I dunno. Ebb and flows.
Busy time coming up. A new film series starting in the Vail Valley: one of the most beautiful places on the planet. Most of the notoriety comes from the ski resort, but the last three years or so a fledgling film festival has started up on its slopes that’s actually fairly impressive. Celebs like resorts – festivals like money – movie people like monied people: it all works out. The series is four films: Chungking Express, The Return, 3-Iron, and Pan’s Labyrinth. New American New Wave series starting up as well: five Saturdays. We’ll be doing Bonnie & Clyde, McCabe & Mrs. Miller, The Conversation, The Last Detail and The Stunt Man – as well as a cinematography series that will include pics like Hud and Days of Being Wild. It’s good because I like the work – and good, too, because I need the money.

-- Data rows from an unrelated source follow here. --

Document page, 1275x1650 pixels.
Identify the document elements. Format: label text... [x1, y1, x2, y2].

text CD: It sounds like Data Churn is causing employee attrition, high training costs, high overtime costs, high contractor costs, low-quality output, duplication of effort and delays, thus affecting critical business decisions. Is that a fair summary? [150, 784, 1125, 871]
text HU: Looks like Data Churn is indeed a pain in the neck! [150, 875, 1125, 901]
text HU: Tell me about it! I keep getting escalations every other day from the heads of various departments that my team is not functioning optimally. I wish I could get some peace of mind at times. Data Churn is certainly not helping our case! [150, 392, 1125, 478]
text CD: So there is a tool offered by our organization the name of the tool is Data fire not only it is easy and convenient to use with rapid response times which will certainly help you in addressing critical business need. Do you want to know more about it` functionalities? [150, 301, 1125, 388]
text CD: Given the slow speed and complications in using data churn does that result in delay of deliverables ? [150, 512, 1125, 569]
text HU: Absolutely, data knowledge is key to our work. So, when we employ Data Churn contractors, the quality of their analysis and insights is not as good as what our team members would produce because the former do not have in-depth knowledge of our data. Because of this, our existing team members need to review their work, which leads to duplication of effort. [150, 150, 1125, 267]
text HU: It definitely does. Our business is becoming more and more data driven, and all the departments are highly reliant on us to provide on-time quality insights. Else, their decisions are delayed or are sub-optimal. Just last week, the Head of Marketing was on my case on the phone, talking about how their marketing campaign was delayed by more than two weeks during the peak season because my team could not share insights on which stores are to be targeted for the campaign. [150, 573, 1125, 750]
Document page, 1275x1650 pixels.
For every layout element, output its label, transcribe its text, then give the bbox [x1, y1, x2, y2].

Working on a couple of big projects – a few interesting assignments, a few that are just frustrating as fuck – and looking around at a few of my friends and peers who are going back to school, going out for drinks, going off on a lark. Checking that watch and wondering if it’s too soon for a mid-life crisis. How old was I ever going to get, anyway?
Amid a few screening duties (including Walter Hill’s still-delightful The Warriors – anyone here for an all-out revival of Hill’s works? Post-Sunshine, I was really hankering for a director’s cut of his Supernova) got a chance to watch Jack Hill’s Spider Baby, released in that annus mirabilis, 1968. Things really fucking flew apart that year in the United States, you know, bad enough that Richard stinking Nixon actually quoted Yeats in one of his speeches. He was talking about hippies, I think (most probably Abbie Hoffman in particular), but it’s gotta’ be bad for Mr. Bad Faith to assume the role as the proverbial falconer. 1968 in the movies has generational horror flicks like Rosemary’s Baby and Night of the Living Dead – and the ultimate freak-out in 2001: A Space Odyssey – too many to mention, really. The Wild Bunch is in there, right? Bonnie & Clyde and Easy Rider. . . and Altamont and Bobby Kennedy and My Lai and The Family. In a lot of ways, America is still suffering the hangover of that year. 1968.
But, oh yeah, Spider Baby is hilarious. An opening murder-by-shears is appropriately nauseating (though not overly gory by any stretch) and Lon Chaney’s sad performance as a caretaker of a family of inbred misfits recalls of all things, certain feelings elicited by The Texas Chainsaw Massacre. Inspired? Not quite. But definitely worth a look.
Saw The Invasion tonight and it’s just fucking bloody awful. Dumb as dirt and proselytizing, too – with every line of dialogue written by Kang and Kodos.
Saw Superbad last week and it’s not bad – mostly because I like Michael Cera.
Anyone here bite the pride bullet and go to Stardust?
Anyone here read the pieces on Antonioni and Bergman by Scorsese and Allen?
“John from Cincinnati” just got the hook – though what I’m really interested in is Alan Ball’s new Vampire series. I have hope, but frankly after “Six Feet Under”, the premise feels a little redundant. I have faith that he’ll surprise me. It’s good to have faith in something.